[[ Input for this task open ]]

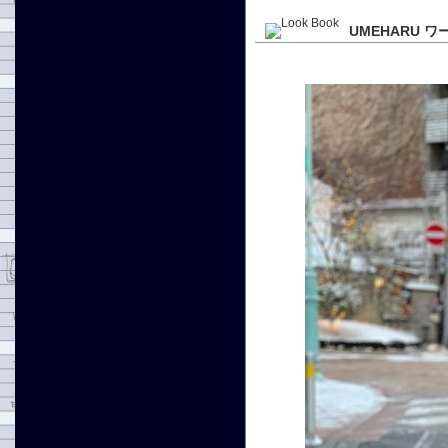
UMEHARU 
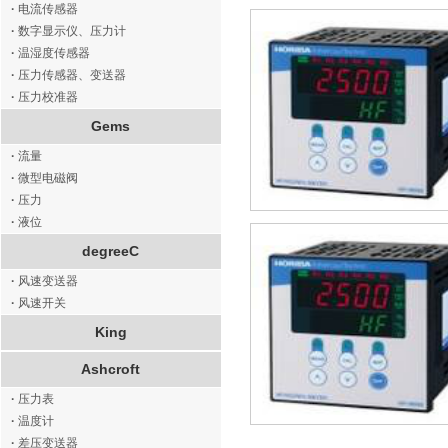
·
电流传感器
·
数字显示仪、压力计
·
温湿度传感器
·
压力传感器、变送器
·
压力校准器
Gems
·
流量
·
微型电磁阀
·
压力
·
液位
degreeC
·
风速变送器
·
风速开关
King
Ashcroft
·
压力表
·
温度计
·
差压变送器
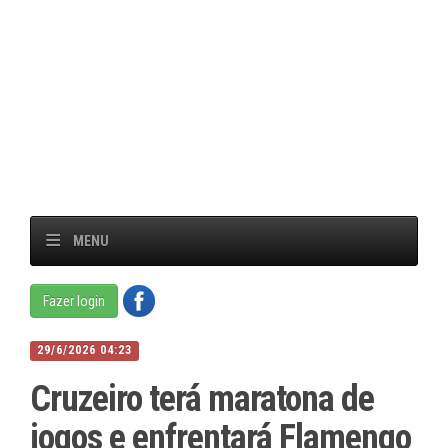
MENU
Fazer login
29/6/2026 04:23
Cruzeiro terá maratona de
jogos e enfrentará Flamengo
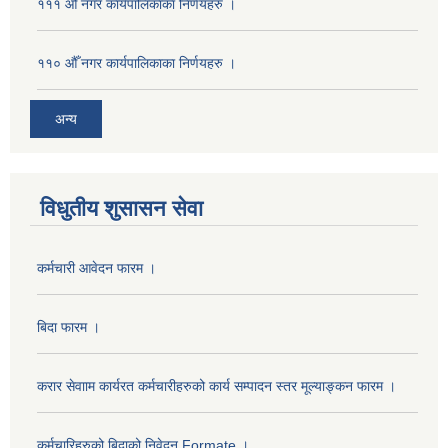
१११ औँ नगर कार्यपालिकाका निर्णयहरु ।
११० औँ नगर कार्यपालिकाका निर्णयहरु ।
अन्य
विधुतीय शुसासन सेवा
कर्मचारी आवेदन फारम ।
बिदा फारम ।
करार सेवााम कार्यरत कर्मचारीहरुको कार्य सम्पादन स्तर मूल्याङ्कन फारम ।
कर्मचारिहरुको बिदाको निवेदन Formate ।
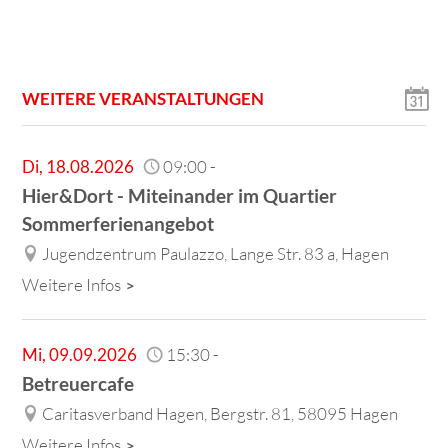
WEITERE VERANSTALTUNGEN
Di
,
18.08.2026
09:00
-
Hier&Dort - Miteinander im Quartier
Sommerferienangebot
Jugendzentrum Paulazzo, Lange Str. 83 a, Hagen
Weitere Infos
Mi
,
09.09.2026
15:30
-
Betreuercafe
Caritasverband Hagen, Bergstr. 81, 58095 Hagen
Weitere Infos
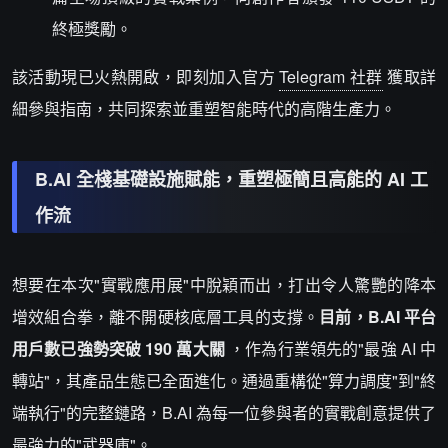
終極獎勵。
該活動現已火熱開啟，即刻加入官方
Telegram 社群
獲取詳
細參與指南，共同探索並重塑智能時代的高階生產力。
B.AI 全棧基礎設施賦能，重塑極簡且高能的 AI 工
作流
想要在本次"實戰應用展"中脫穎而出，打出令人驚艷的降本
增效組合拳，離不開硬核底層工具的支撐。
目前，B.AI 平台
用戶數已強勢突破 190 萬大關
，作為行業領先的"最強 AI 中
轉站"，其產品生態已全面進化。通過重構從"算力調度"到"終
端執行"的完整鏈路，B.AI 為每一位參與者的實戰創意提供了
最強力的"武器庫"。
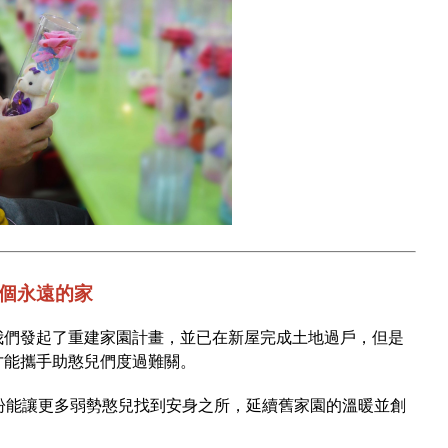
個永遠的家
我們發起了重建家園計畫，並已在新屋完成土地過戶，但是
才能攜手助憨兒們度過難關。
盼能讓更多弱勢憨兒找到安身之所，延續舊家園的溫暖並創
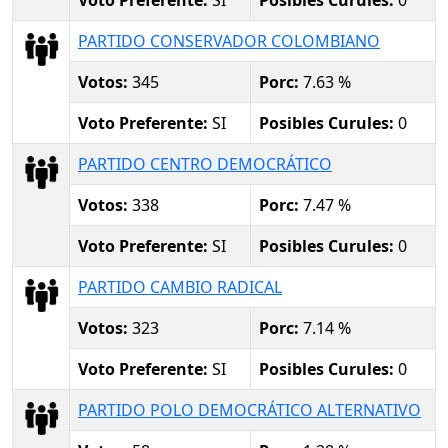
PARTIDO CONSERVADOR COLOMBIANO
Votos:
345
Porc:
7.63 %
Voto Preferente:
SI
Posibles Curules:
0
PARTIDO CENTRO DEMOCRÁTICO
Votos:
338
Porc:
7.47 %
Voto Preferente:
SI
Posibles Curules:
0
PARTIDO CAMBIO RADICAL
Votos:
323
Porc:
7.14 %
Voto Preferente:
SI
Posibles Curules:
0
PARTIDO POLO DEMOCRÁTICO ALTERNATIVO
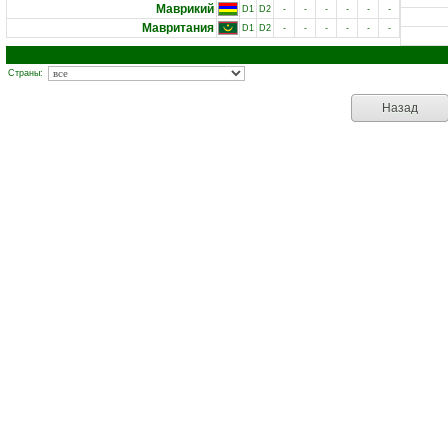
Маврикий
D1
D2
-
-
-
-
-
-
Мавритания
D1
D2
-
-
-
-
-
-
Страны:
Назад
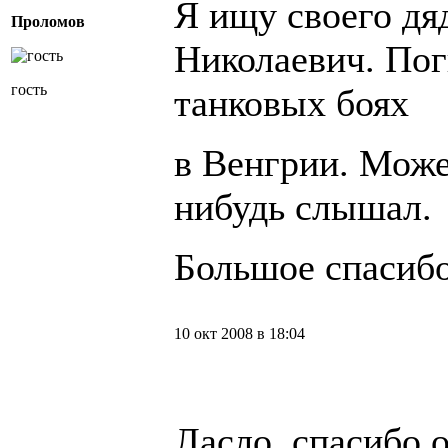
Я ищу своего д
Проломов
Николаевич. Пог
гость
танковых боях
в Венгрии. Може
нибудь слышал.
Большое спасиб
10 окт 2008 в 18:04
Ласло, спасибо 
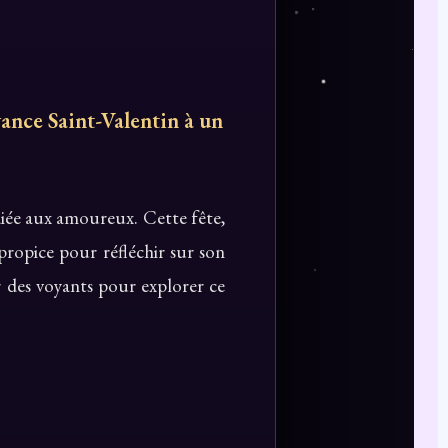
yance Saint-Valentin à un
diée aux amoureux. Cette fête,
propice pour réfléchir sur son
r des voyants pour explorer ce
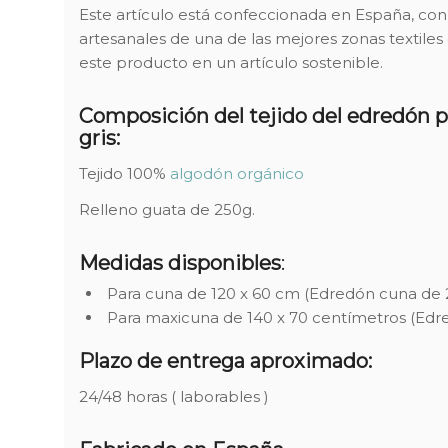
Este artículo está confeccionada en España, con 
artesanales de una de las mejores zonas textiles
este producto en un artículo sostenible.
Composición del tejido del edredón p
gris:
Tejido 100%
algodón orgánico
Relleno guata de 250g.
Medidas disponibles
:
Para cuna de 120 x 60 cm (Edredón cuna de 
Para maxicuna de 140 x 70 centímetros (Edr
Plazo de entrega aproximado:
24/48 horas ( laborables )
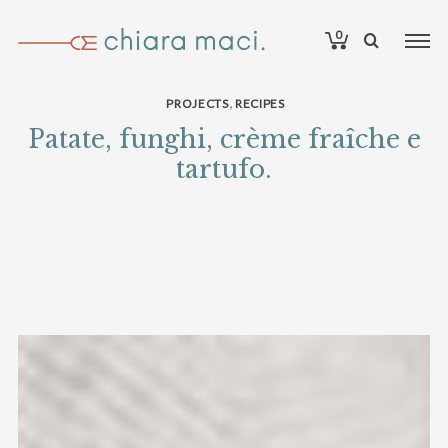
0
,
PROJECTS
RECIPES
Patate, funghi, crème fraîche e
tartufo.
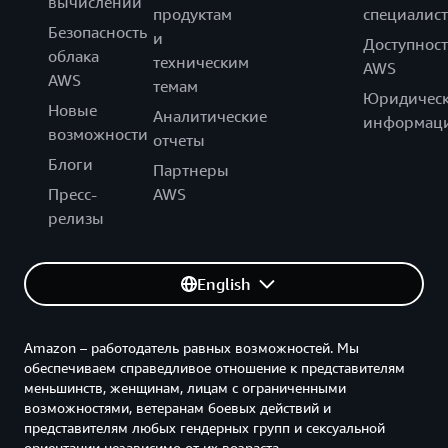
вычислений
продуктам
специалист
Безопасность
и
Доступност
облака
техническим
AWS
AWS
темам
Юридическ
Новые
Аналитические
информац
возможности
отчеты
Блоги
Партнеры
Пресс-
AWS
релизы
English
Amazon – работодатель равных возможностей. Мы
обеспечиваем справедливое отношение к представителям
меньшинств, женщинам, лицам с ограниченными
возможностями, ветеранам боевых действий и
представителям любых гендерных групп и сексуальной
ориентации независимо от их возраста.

[[ Input for this task closed ]]

What to work on: Please pull out the lines of the items, starting with the line that contains "१११ औँ नगर कार्यपालिकाका निर्णयहरु ।" and going on through the line that contains "r des voyants pour explorer ce", with both of those lines included and every line copied word for word. Leave the pictures out of your answer.

Output for this task:
१११ औँ नगर कार्यपालिकाका निर्णयहरु ।
११० औँ नगर कार्यपालिकाका निर्णयहरु ।
अन्य
विधुतीय शुसासन सेवा
कर्मचारी आवेदन फारम ।
बिदा फारम ।
करार सेवााम कार्यरत कर्मचारीहरुको कार्य सम्पादन स्तर मूल्याङ्कन फारम ।
कर्मचारिहरुको बिदाको निवेदन Formate ।
WEITERE VERANSTALTUNGEN
Di
,
18.08.2026
09:00
-
Hier&Dort - Miteinander im Quartier
Sommerferienangebot
Jugendzentrum Paulazzo, Lange Str. 83 a, Hagen
Weitere Infos
Mi
,
09.09.2026
15:30
-
Betreuercafe
Caritasverband Hagen, Bergstr. 81, 58095 Hagen
Weitere Infos
終極獎勵。
該活動現已火熱開啟，即刻加入官方
Telegram 社群
獲取詳
細參與指南，共同探索並重塑智能時代的高階生產力。
B.AI 全棧基礎設施賦能，重塑極簡且高能的 AI 工
作流
想要在本次"實戰應用展"中脫穎而出，打出令人驚艷的降本
增效組合拳，離不開硬核底層工具的支撐。
目前，B.AI 平台
用戶數已強勢突破 190 萬大關
，作為行業領先的"最強 AI 中
轉站"，其產品生態已全面進化。通過重構從"算力調度"到"終
端執行"的完整鏈路，B.AI 為每一位參與者的實戰創意提供了
最強力的"武器庫"。
個永遠的家
我們發起了重建家園計畫，並已在新屋完成土地過戶，但是
才能攜手助憨兒們度過難關。
盼能讓更多弱勢憨兒找到安身之所，延續舊家園的溫暖並創
PARTIDO CONSERVADOR COLOMBIANO
Votos:
345
Porc:
7.63 %
Voto Preferente:
SI
Posibles Curules:
0
PARTIDO CENTRO DEMOCRÁTICO
Votos:
338
Porc:
7.47 %
Voto Preferente:
SI
Posibles Curules:
0
PARTIDO CAMBIO RADICAL
Votos:
323
Porc:
7.14 %
Voto Preferente:
SI
Posibles Curules:
0
PARTIDO POLO DEMOCRÁTICO ALTERNATIVO
Маврикий
D1
D2
-
-
-
-
-
-
Мавритания
D1
D2
-
-
-
-
-
-
Страны:
Назад
Я ищу своего д
Проломов
Николаевич. Пог
гость
танковых боях
в Венгрии. Може
нибудь слышал.
Большое спасиб
10 окт 2008 в 18:04
Ласло, спасибо 
yance Saint-Valentin à un
diée aux amoureux. Cette fête,
propice pour réfléchir sur son
r des voyants pour explorer ce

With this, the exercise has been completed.